Maria Edgeworth’s most famous (or infamous) short story is “The Purple Jar,” the first in the series of the Rosamund stories, which began appearing in The Parent’s Assistant (1796). Why has this story overshadowed all the others showing how that lively little seven-year-old girl developed into an intelligent,thoughtful, and engaging young woman? Possibly because so many readers have been somewhat taken aback by the behavior of Rosamund’s mother on the shopping trip in London. During an awkward moment with her daughter, she might have exercised her authority gently to avoid an unpleasant outcome, but instead she chose to treat it as a teachable moment and let things take their course.

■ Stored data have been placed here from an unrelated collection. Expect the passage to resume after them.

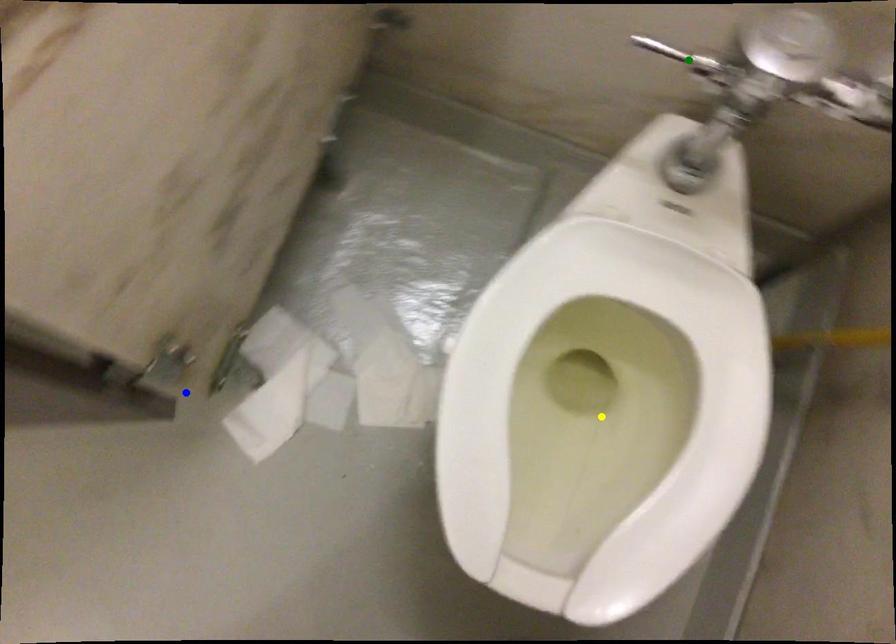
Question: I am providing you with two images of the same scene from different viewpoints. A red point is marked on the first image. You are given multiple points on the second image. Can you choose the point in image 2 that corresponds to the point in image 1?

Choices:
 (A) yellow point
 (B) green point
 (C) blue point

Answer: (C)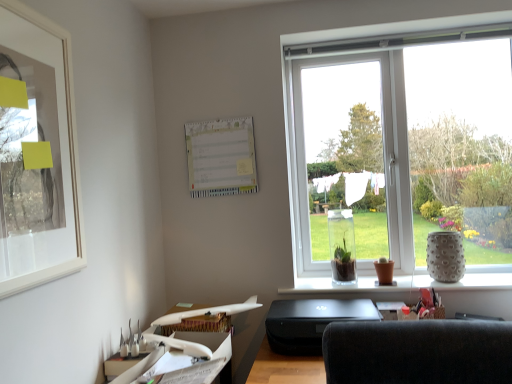
Question: Can you confirm if white plastic airplane at lower left is smaller than speckled ceramic vase at right?

Choices:
 (A) yes
 (B) no

Answer: (B)

Question: Is white plastic airplane at lower left in contact with speckled ceramic vase at right?

Choices:
 (A) no
 (B) yes

Answer: (A)

Question: Is white plastic airplane at lower left taller than speckled ceramic vase at right?

Choices:
 (A) yes
 (B) no

Answer: (B)

Question: Is white plastic airplane at lower left turned away from speckled ceramic vase at right?

Choices:
 (A) no
 (B) yes

Answer: (A)

Question: From a real-world perspective, is white plastic airplane at lower left located beneath speckled ceramic vase at right?

Choices:
 (A) no
 (B) yes

Answer: (B)

Question: From a real-world perspective, is white plastic airplane at lower left positioned above or below black matte printer at lower center?

Choices:
 (A) above
 (B) below

Answer: (B)

Question: In the image, is white plastic airplane at lower left positioned in front of or behind black matte printer at lower center?

Choices:
 (A) behind
 (B) front

Answer: (B)

Question: Looking at the image, does white plastic airplane at lower left seem bigger or smaller compared to black matte printer at lower center?

Choices:
 (A) big
 (B) small

Answer: (B)

Question: Choose the correct answer: Is white plastic airplane at lower left inside black matte printer at lower center or outside it?

Choices:
 (A) outside
 (B) inside

Answer: (A)

Question: Considering the positions of point (442, 281) and point (187, 377), is point (442, 281) closer or farther from the camera than point (187, 377)?

Choices:
 (A) closer
 (B) farther

Answer: (B)

Question: Considering the positions of speckled ceramic vase at right and white plastic airplane at lower left in the image, is speckled ceramic vase at right bigger or smaller than white plastic airplane at lower left?

Choices:
 (A) big
 (B) small

Answer: (B)

Question: Considering the positions of speckled ceramic vase at right and white plastic airplane at lower left in the image, is speckled ceramic vase at right wider or thinner than white plastic airplane at lower left?

Choices:
 (A) thin
 (B) wide

Answer: (A)

Question: Is speckled ceramic vase at right in front of or behind white plastic airplane at lower left in the image?

Choices:
 (A) behind
 (B) front

Answer: (A)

When Rosamund and her mother visit the apothecary’s shop, the little girl is captivated by a jar she wrongly assumes to be made of deep purple glass. She begs her mother to buy it for her, but her mother sensibly explains why she will not. When it is clear that Rosamund is unlikely to change her mind, her mother gives her the choice of the jar or a new pair of shoes, but not both. After some more thought, Rosamund decides she will take the jar. When the precious jar is delivered to the house, Rosamund discovers almost immediately that the luscious color comes from the nasty-smelling liquid it contains. Once the liquid has been poured out, there is nothing left but an ordinary clear glass container. Her mother holds her to her decision and will neither return the jar nor purchase the new shoes for another four weeks.

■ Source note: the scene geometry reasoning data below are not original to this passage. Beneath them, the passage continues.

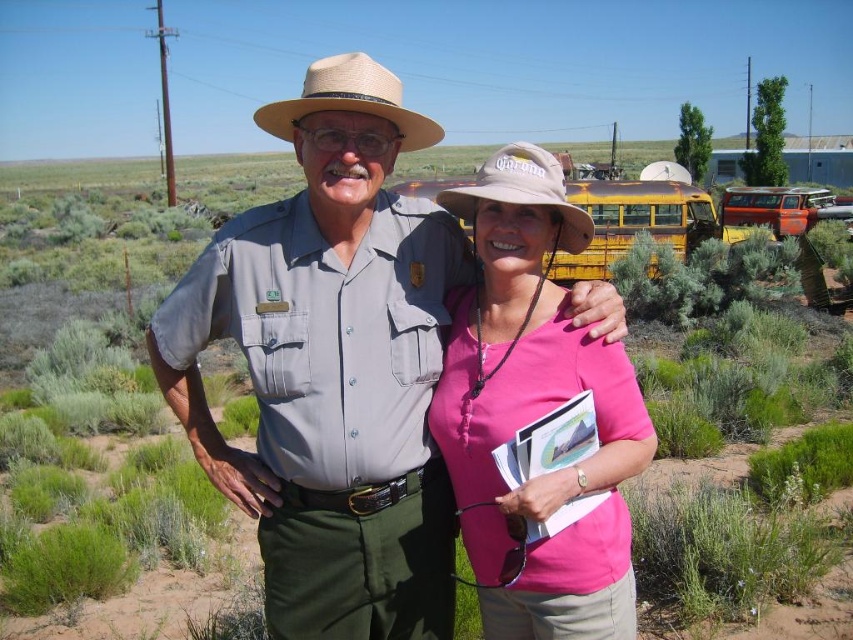
Is point (596, 218) positioned before point (279, 113)?

No, (596, 218) is further to viewer.

Does rusty metal bus at upper center appear on the right side of tan straw cowboy hat at center?

Correct, you'll find rusty metal bus at upper center to the right of tan straw cowboy hat at center.

Find the location of a particular element. This screenshot has width=853, height=640. rusty metal bus at upper center is located at coordinates (635, 221).

Is matte khaki uniform at center smaller than pink fabric shirt at center?

Yes, matte khaki uniform at center is smaller than pink fabric shirt at center.

Which is above, matte khaki uniform at center or pink fabric shirt at center?

Positioned higher is matte khaki uniform at center.

Describe the element at coordinates (332, 365) in the screenshot. The image size is (853, 640). I see `matte khaki uniform at center` at that location.

The width and height of the screenshot is (853, 640). Identify the location of matte khaki uniform at center. (332, 365).

Can you confirm if pink fabric shirt at center is bigger than rusty metal bus at upper center?

No, pink fabric shirt at center is not bigger than rusty metal bus at upper center.

Is point (482, 205) farther from camera compared to point (601, 205)?

No, (482, 205) is in front of (601, 205).

The width and height of the screenshot is (853, 640). Identify the location of pink fabric shirt at center. (535, 413).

Of course Rosamund should not have ignored the evidence from her senses that her shoes were completely worn out. Stones were getting in through the tattered soles, which made walking even a short distance rather painful. But her lively imagination presented such a glorious image of that purple jar filled with flowers placed on the mantel that she ignored her mother’s caution to inspect the jar, just in case it was not what it seemed. Possession of the jar, Rosamund had convinced herself, would bring her a degree of happiness that no pair of shoes could.

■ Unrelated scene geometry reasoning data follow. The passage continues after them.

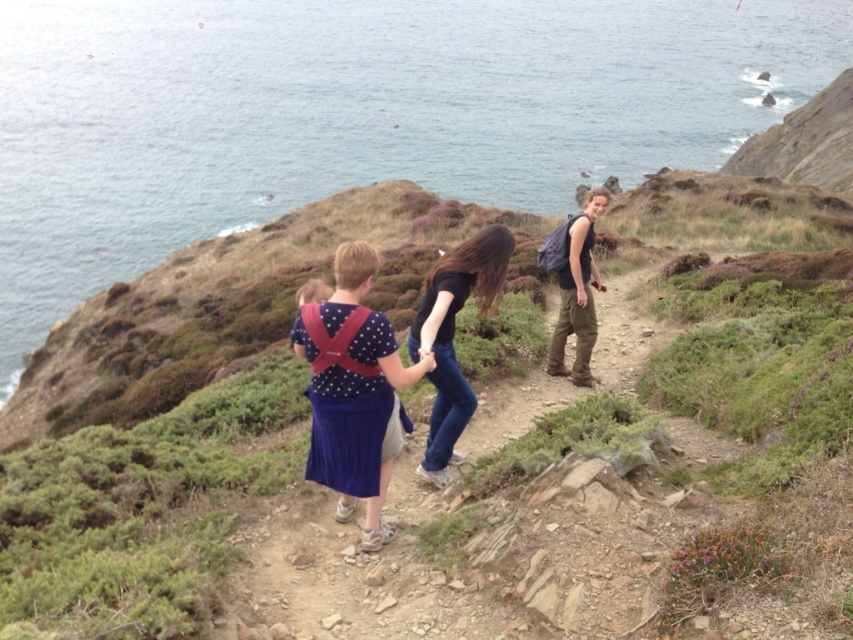
You are a hiker trying to locate the person wearing the matte blue dress at center on the rugged coastal path. According to the coordinates provided, where exactly would you find this individual in relation to the group?

The matte blue dress at center is located at point (337, 572), which places it centrally within the group, likely near the middle of the hiking path.

You are a hiker trying to navigate the rugged coastal path. You see two points marked on the terrain. The first point is at coordinate point [252,74] and the second is at point [329,337]. Which point is closer to you as you stand on the path?

Point [252,74] is closer to you because it is further to the viewer than point [329,337].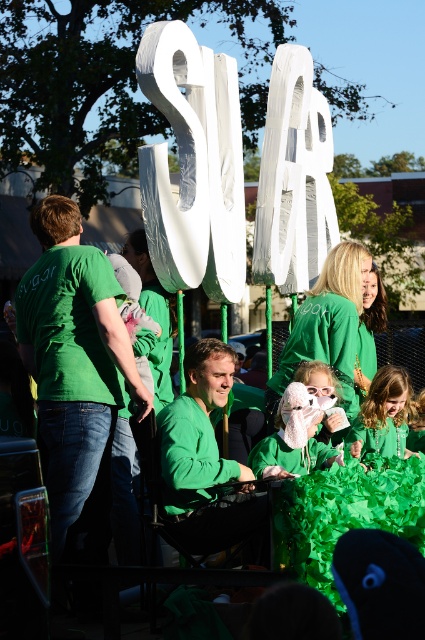
Does green cotton shirt at left appear under white plush toy at center?

No, green cotton shirt at left is not below white plush toy at center.

The height and width of the screenshot is (640, 425). What do you see at coordinates (73, 356) in the screenshot? I see `green cotton shirt at left` at bounding box center [73, 356].

At what (x,y) coordinates should I click in order to perform the action: click on green cotton shirt at left. Please return your answer as a coordinate pair (x, y). Looking at the image, I should click on (73, 356).

Between point (289, 340) and point (323, 369), which one is positioned behind?

The point (289, 340) is more distant.

What do you see at coordinates (326, 324) in the screenshot?
I see `green matte shirt at center` at bounding box center [326, 324].

Locate an element on the screen. Image resolution: width=425 pixels, height=640 pixels. green matte shirt at center is located at coordinates (326, 324).

What are the coordinates of `green matte shirt at center` in the screenshot? It's located at (326, 324).

Is point (311, 404) less distant than point (373, 416)?

Yes, it is.

Does white fluffy hat at center have a lesser width compared to matte green sweater at center?

Yes.

Is point (323, 445) positioned behind point (368, 428)?

That is False.

Locate an element on the screen. white fluffy hat at center is located at coordinates (292, 436).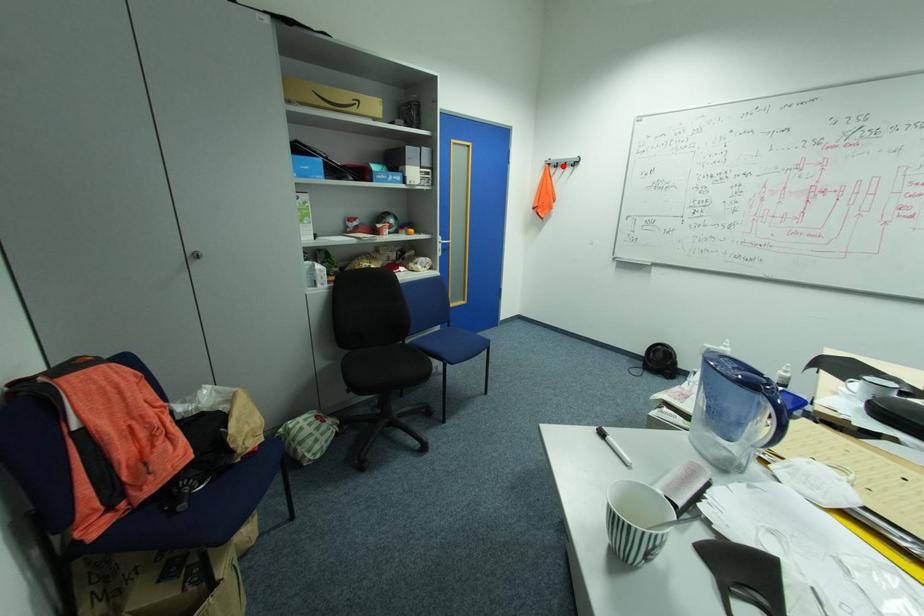
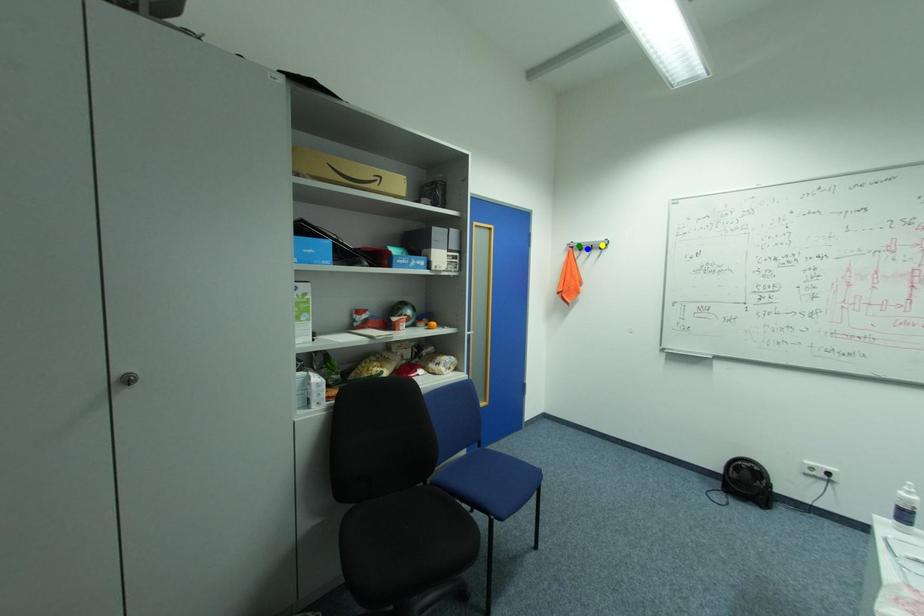
Question: I am providing you with two images of the same scene from different viewpoints. A red point is marked on the first image. You are given multiple points on the second image. Which point in image 2 represents the same 3d spot as the red point in image 1?

Choices:
 (A) green point
 (B) blue point
 (C) yellow point

Answer: (B)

Rosamund’s second fatal mistake is the more intriguing of the two because it involved a different kind of intelligence. Like a fairy, her mother promised to grant her one wish and one wish only. Rosamund should have realized (maybe) that she was in exactly same situation as a heroine in a fairy tale. Of course, no fairy is not obliged to sit down and review the pros and cons of a wish on offer to the chosen one, so Rosamund should have been more cautious before she leapt. By choosing the purple jar instead of the shoes, Rosamund ended up with the equivalent of a sausage hanging where her nose should be, just like the silly wife in Charles’ Perrault’s “The Three Wishes,” but without the luxury of one more wish to put things to rights again.What Rosamund grasps during a month of stumbling around in down-at-the-heel shoes, is how difficult it is to anticipate where you may need to go. Her shoes were so disgraceful that her father left her at home while the rest of the family visited a glass house, which she very much wanted to see. No shoes, no outing. Rosamund’s journey in “The Purple Jar” was not as long as Dorothy’s on the Yellow Brick Road, but it was no less arduous for having taken place inside of her head, being the first step on the road to maturity. While Rosamund wants to be a sensible, intelligent and independent person, she also senses that it would be good to hold on to the capacity for magical thinking that got her in trouble in the first place: “Oh mamma, how I wish that I had chosen the shoes–they would have been of so much more use to me than that jar: however, I am sure–no not quite sure, but I hope, I shall be wiser another time.”
“The Purple Jar” looks like a realistic story in easy language for young children. The way Edgeworth skillfully weaves fairy tale elements into an ordinary incident underscores its importance in her life. It’s implies that there is no learning without the curiosity, imagination, or fear of making mistakes.
This post is dedicated to the memory of Mitzi Myers, who loved and understood Rosamund perhaps better than anyone except Edgeworth herself.